Inradius of random lemniscates

A classically studied geometric property associated to a complex polynomial $p$ is the inradius (the radius of the largest inscribed disk) of its (filled) lemniscate $\Lambda ≔\{z\in ℂ:\left|p\left(z\right)\right|<1\}$.

In this paper, we study the lemniscate inradius when the defining polynomial $p$ is random, namely, with the zeros of $p$ sampled independently from a compactly supported probability measure $\mu$. If the negative set of the logarithmic potential $U_{\mu }$ generated by $\mu$ is non-empty, then the inradius is bounded from below by a positive constant with overwhelming probability (as the degree $n$ of $p$ tends to infinity). Moreover, the inradius has a deterministic limit if the negative set of $U_{\mu }$ additionally contains the support of $\mu$.

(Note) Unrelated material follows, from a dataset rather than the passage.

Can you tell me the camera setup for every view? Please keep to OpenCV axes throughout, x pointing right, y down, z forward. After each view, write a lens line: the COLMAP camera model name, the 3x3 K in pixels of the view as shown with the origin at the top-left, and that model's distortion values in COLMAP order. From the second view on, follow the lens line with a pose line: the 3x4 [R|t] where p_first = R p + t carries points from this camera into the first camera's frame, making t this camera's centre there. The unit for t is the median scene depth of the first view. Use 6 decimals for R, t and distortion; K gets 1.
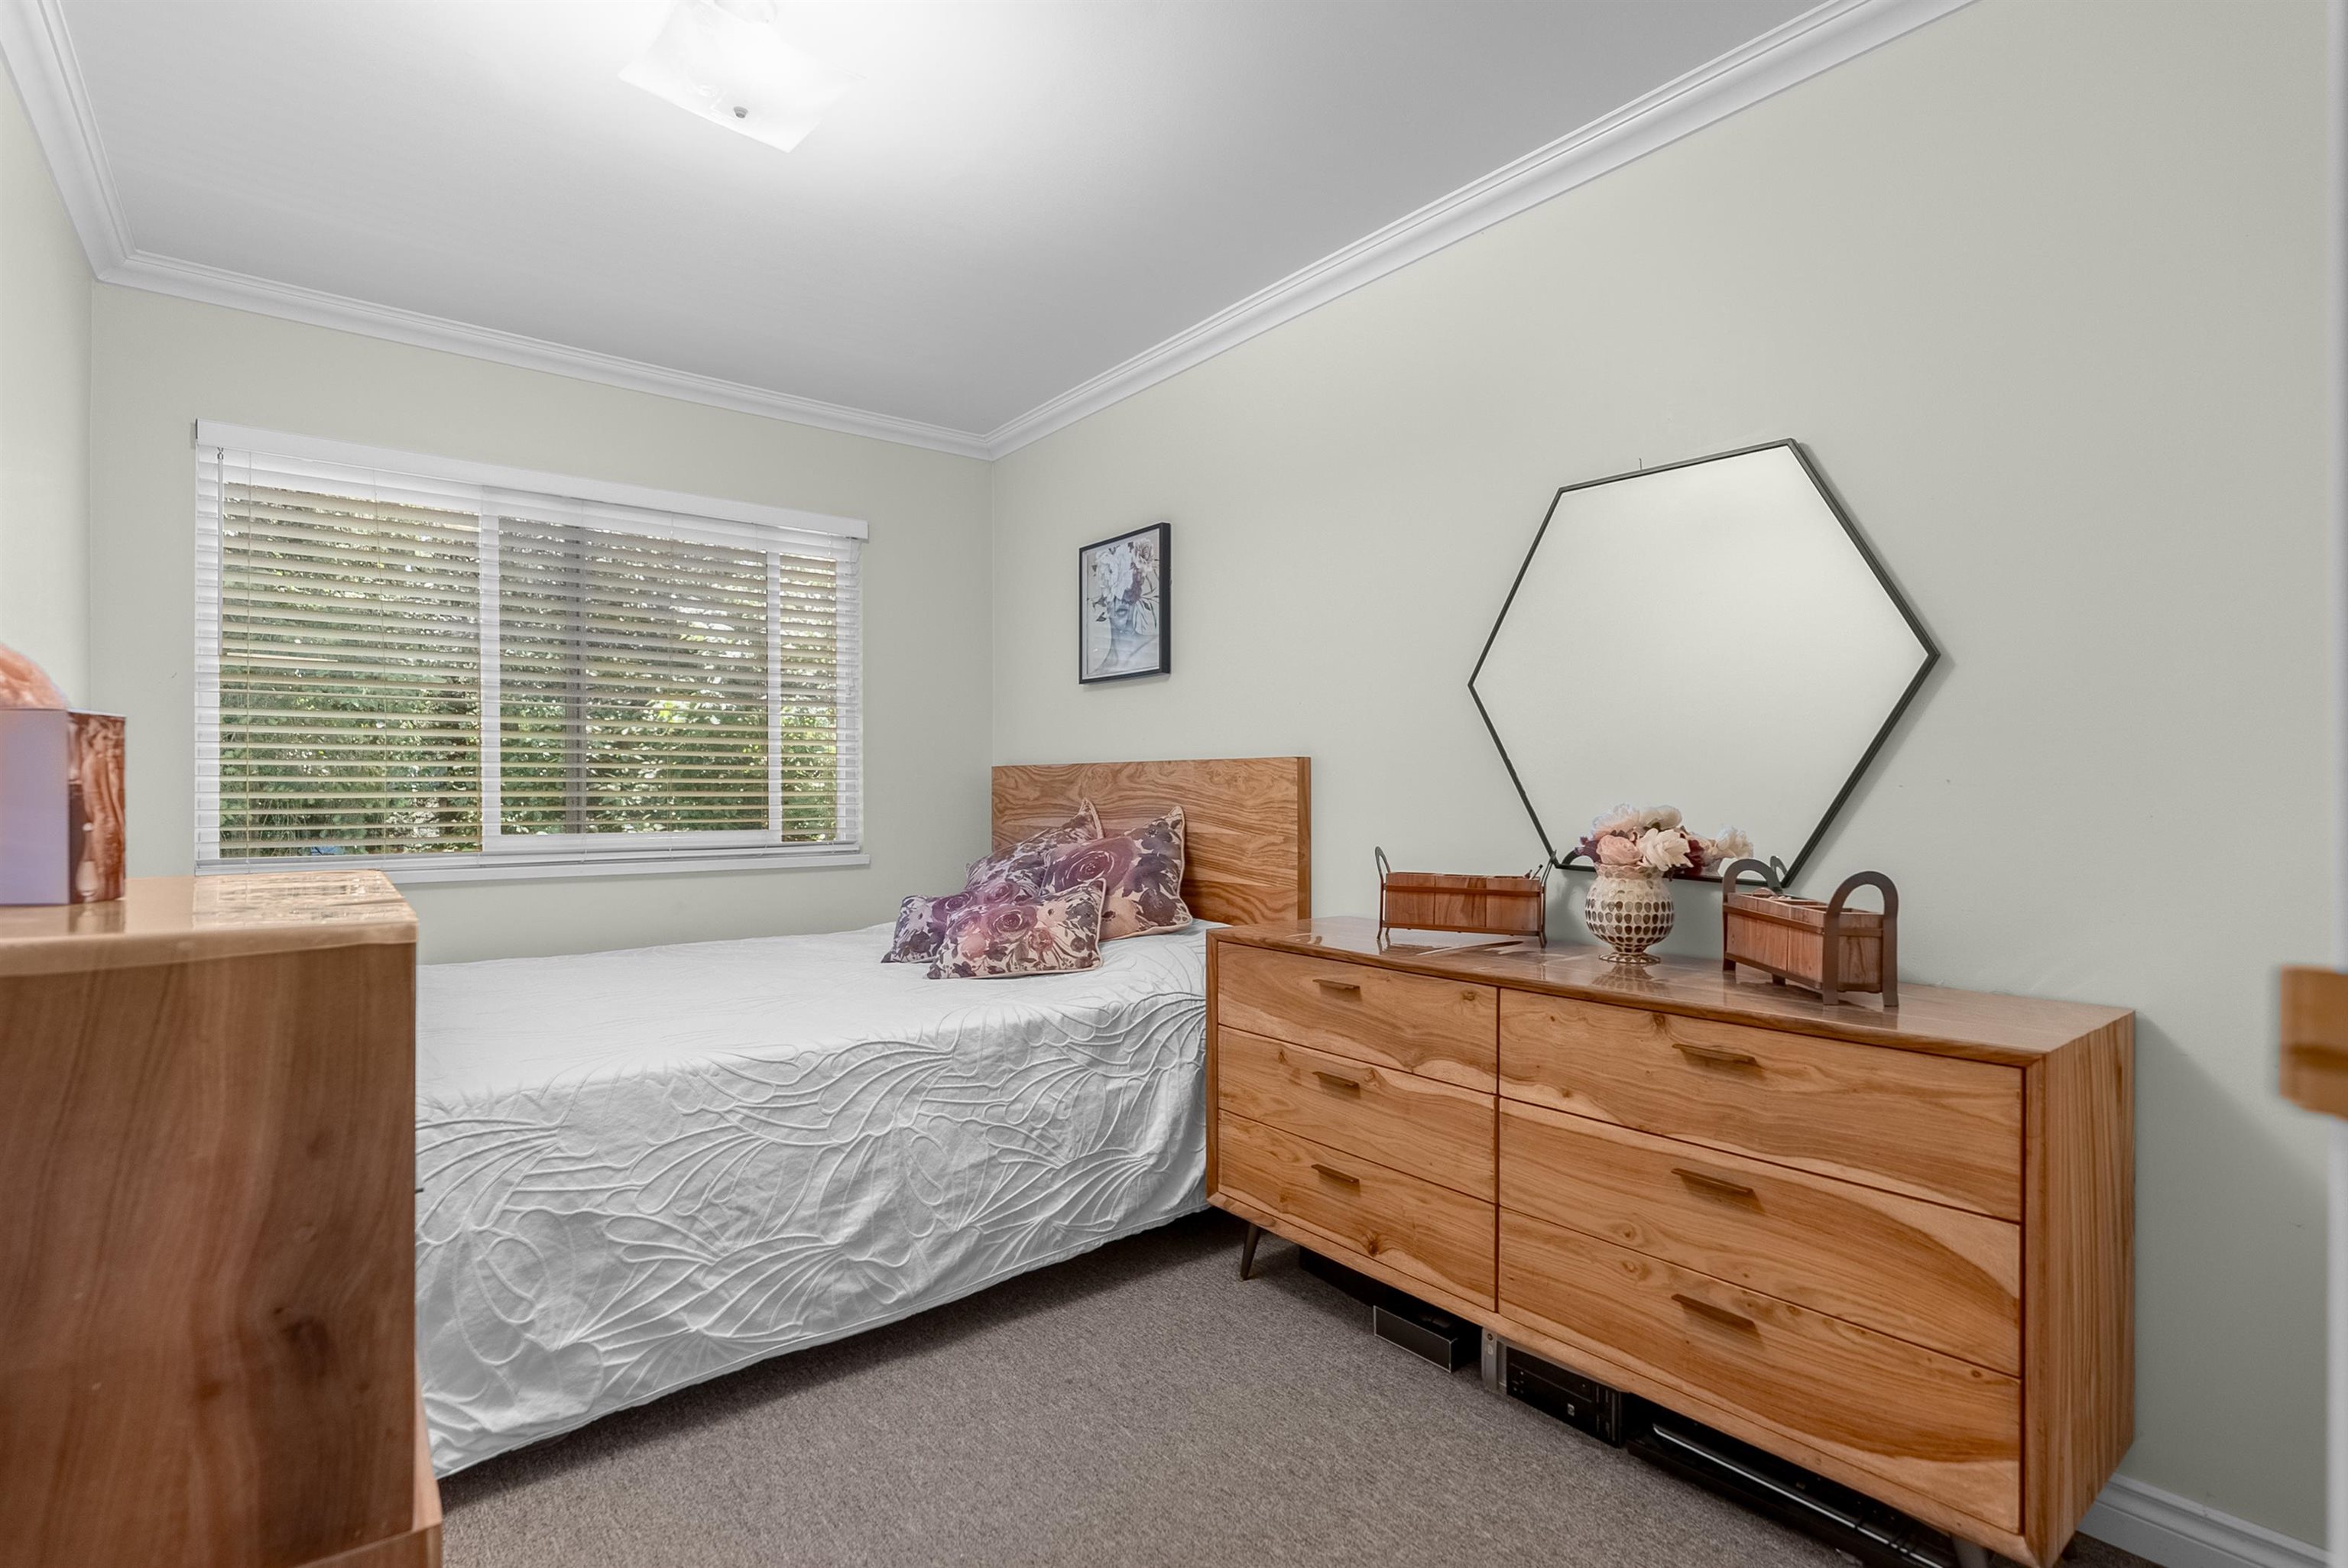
lens RADIAL K [[1076.7, 0, 1180.4], [0, 1076.7, 791.7], [0, 0, 1]] dist [-0.012515, 0.001260]
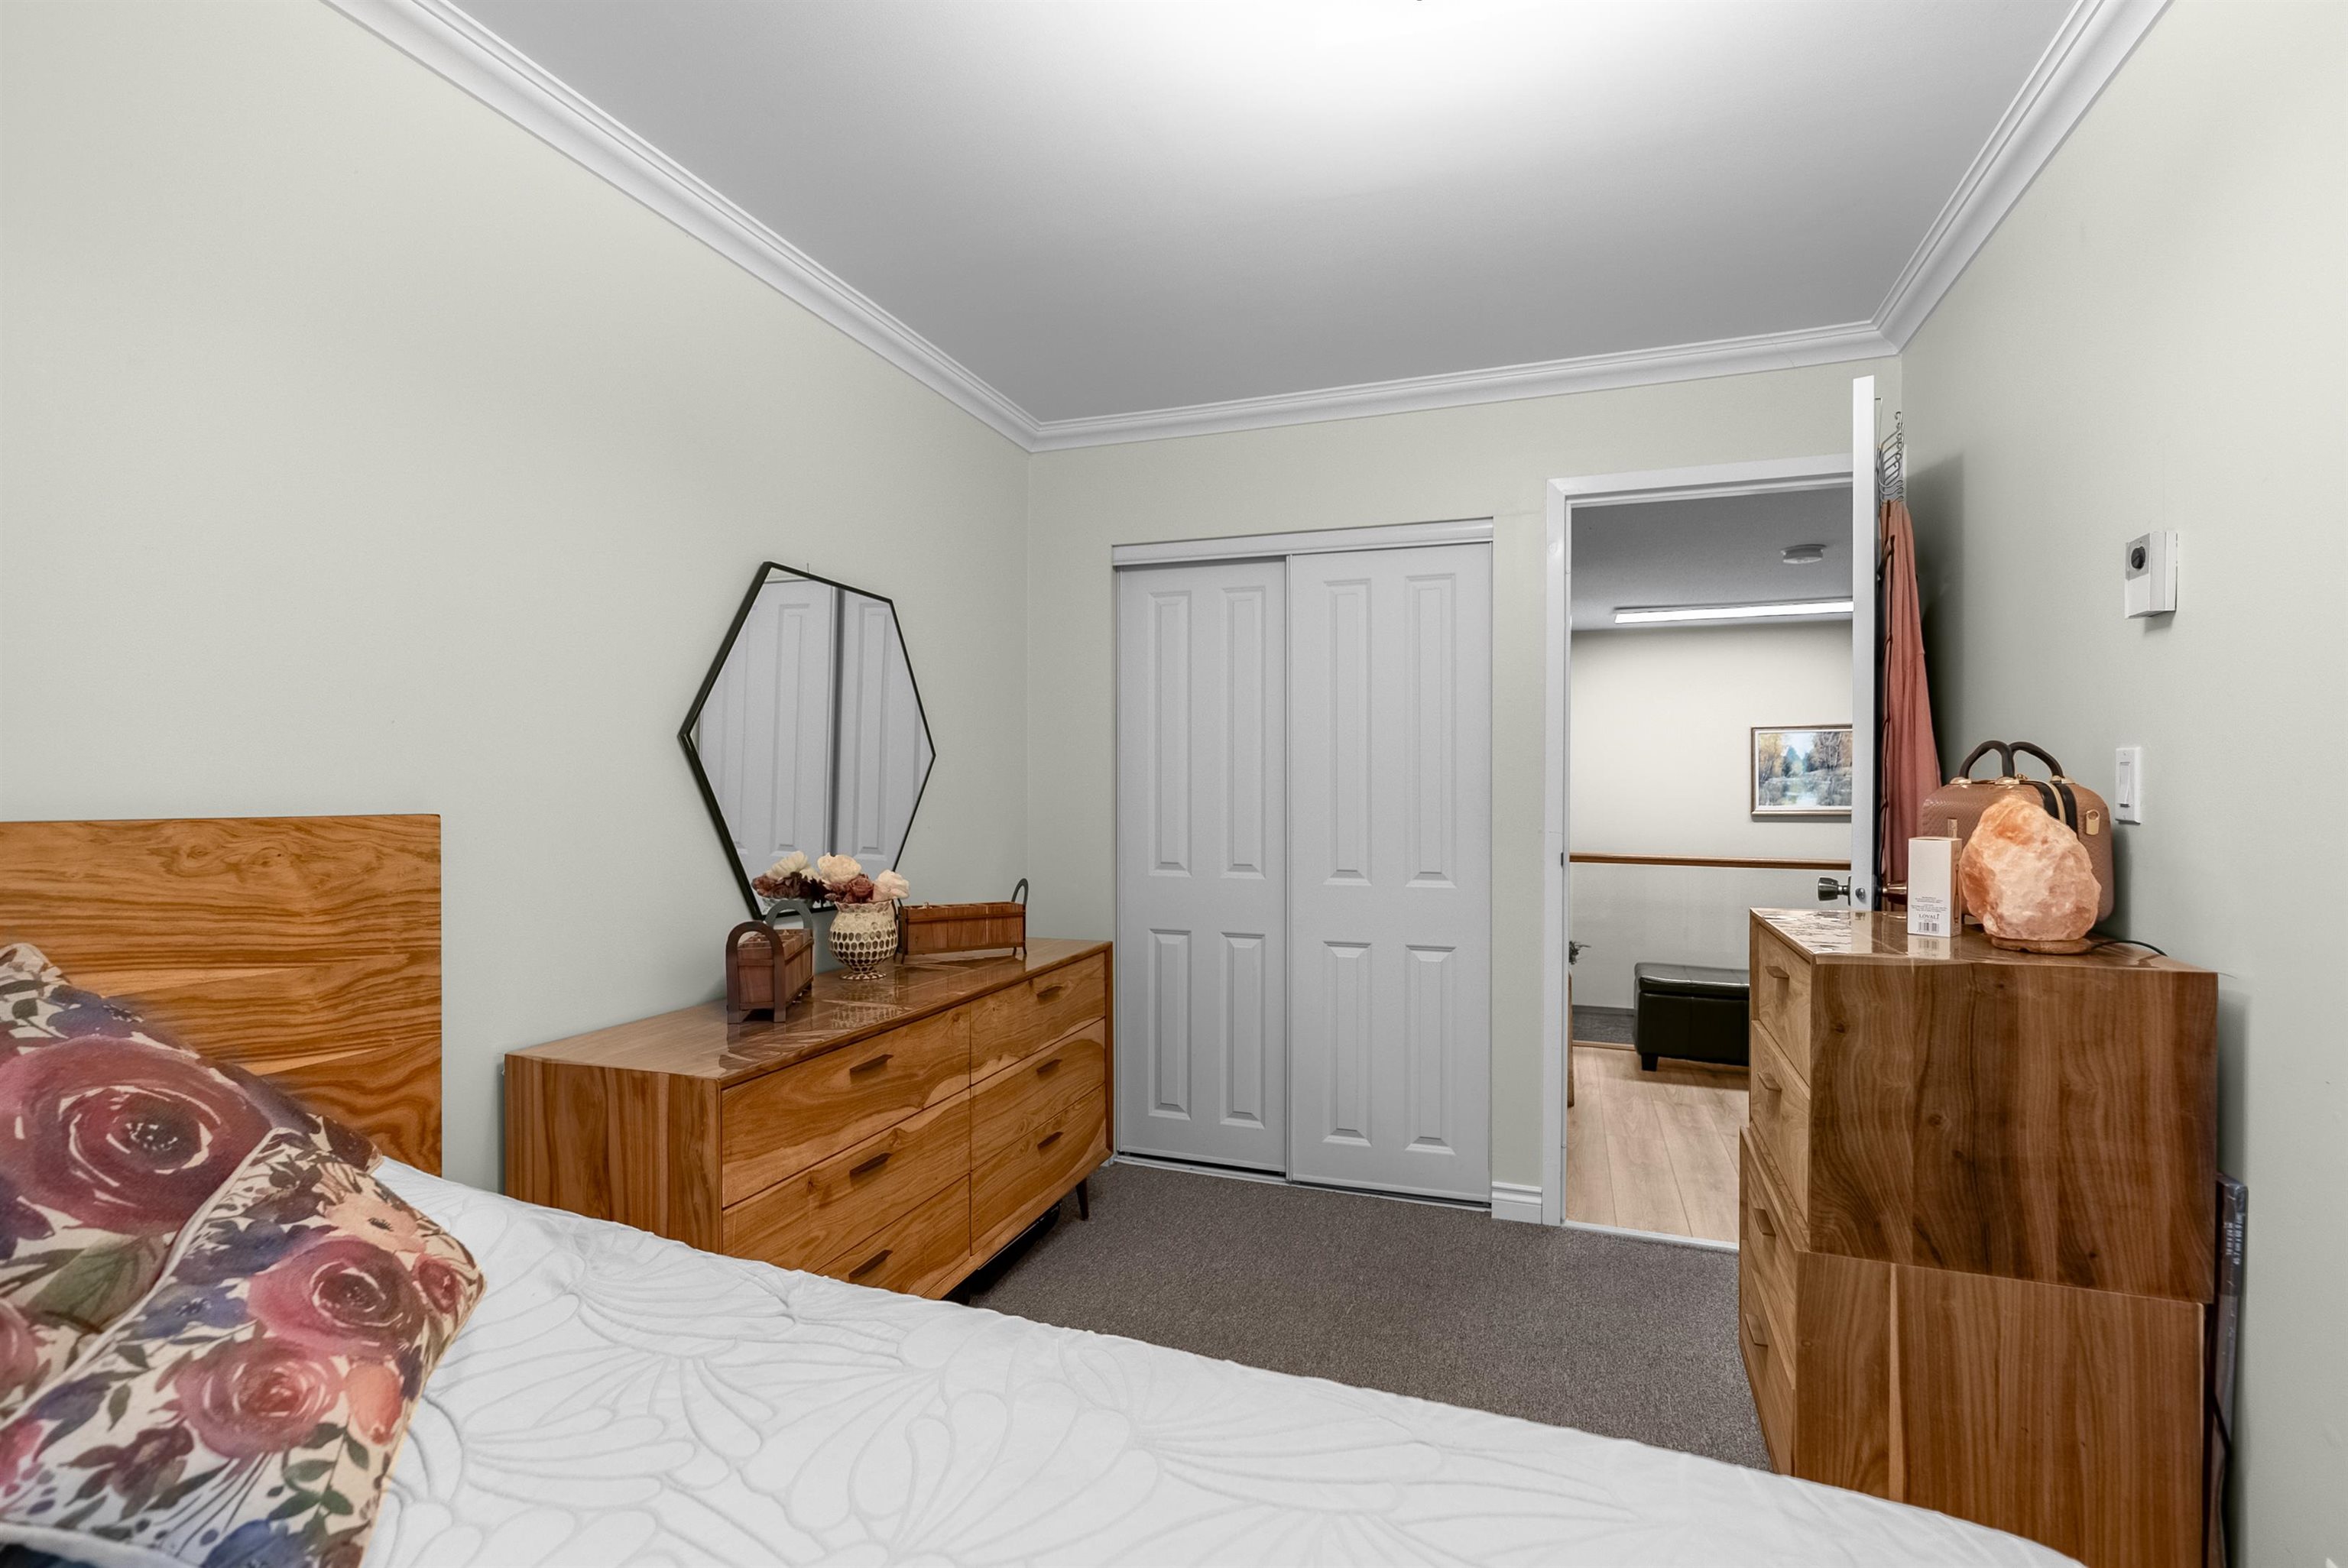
lens RADIAL K [[1076.7, 0, 1180.4], [0, 1076.7, 791.7], [0, 0, 1]] dist [-0.012515, 0.001260]
pose [[-0.519250, -0.006558, 0.854597, -0.801635], [-0.002833, 0.999978, 0.005953, -0.065272], [-0.854618, 0.000670, -0.519257, 1.259609]]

We also provide conditions on $\mu$ guaranteeing that the lemniscate is contained in a union of $n$ exponentially small disks with overwhelming probability. This leads to a partial solution to a (deterministic) problem concerning the area of lemniscates posed by Erdös, Herzog, and Piranian.

On the other hand, when the zeros are sampled independently and uniformly from the unit circle, then we show that the inradius converges in distribution to a random variable taking values in $(0,1/2)$.

We also consider the characteristic polynomial of a Ginibre random matrix whose lemniscate we show is close to the unit disk with overwhelming probability.